La CFO di Acea ha evidenziato come questo e i progetti connessi facilitino una transizione verso un’economia più sostenibile. Il supporto degli investitori gioca un ruolo cruciale, e il successo dell’emissione ha attirato l’attenzione anche della stampa internazionale. L’attenzione del mercato riflette una crescente consapevolezza riguardo all’importanza delle risorse idriche e della loro gestione responsabile e innovativa.
Alla luce di queste considerazioni, Acea ha dichiarato che l’iniziativa del Blue Bond non si limita a essere un operazione finanziaria, ma si configura come un modello da seguire per altri operatori del settore. In effetti, l’idea di legare finanziamenti alle questioni ambientali sta guadagnando slancio a livello globale, contribuendo a creare un futuro più sostenibile.
Supporto alle Infrastrutture e Innovazione Tecnologica
Il progetto include investimenti significativi in tecnologia, con il fine di migliorare la gestione delle risorse idriche.
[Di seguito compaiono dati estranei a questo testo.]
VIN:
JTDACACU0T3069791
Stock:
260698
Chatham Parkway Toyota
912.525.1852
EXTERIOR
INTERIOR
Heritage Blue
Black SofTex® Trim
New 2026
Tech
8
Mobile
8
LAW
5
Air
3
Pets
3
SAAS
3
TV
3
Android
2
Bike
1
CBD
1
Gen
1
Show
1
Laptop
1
Questo significherà anche l’implementazione di sistemi di monitoraggio avanzati per rilevare eventuali perdite nelle reti e intervenire tempestivamente. Inoltre, il rafforzamento delle infrastrutture è vitale per creare un sistema che possa resistere agli impatti del cambiamento climatico e alle sue conseguenze non soltanto in termini di scarsità d’acqua, ma anche di inondazioni ed eventi estremi.
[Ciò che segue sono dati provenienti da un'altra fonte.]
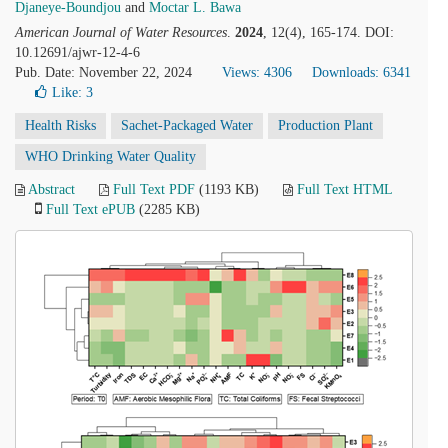
Djaneye-Boundjou
and
Moctar L. Bawa
American Journal of Water Resources
.
2024
, 12(4), 165-174. DOI:
10.12691/ajwr-12-4-6
Pub. Date: November 22, 2024
Views: 4306
Downloads: 6341
Like:
3
Health Risks
Sachet-Packaged Water
Production Plant
WHO Drinking Water Quality
Abstract
Full Text PDF
(1193 KB)
Full Text HTML
Full Text ePUB
(2285 KB)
La gestione delle acque reflue è un altro punto cruciale dell’iniziativa. Potenziare la capacità di trattamento e promuovere il riuso delle acque contribuirà a ridurre il consumo di risorse idriche potabili. Ciò avrà un impatto diretto non solo sull’ambiente, ma anche sul risparmio economico per le popolazioni e le industrie che saranno sorrette da questi nuovi sistemi.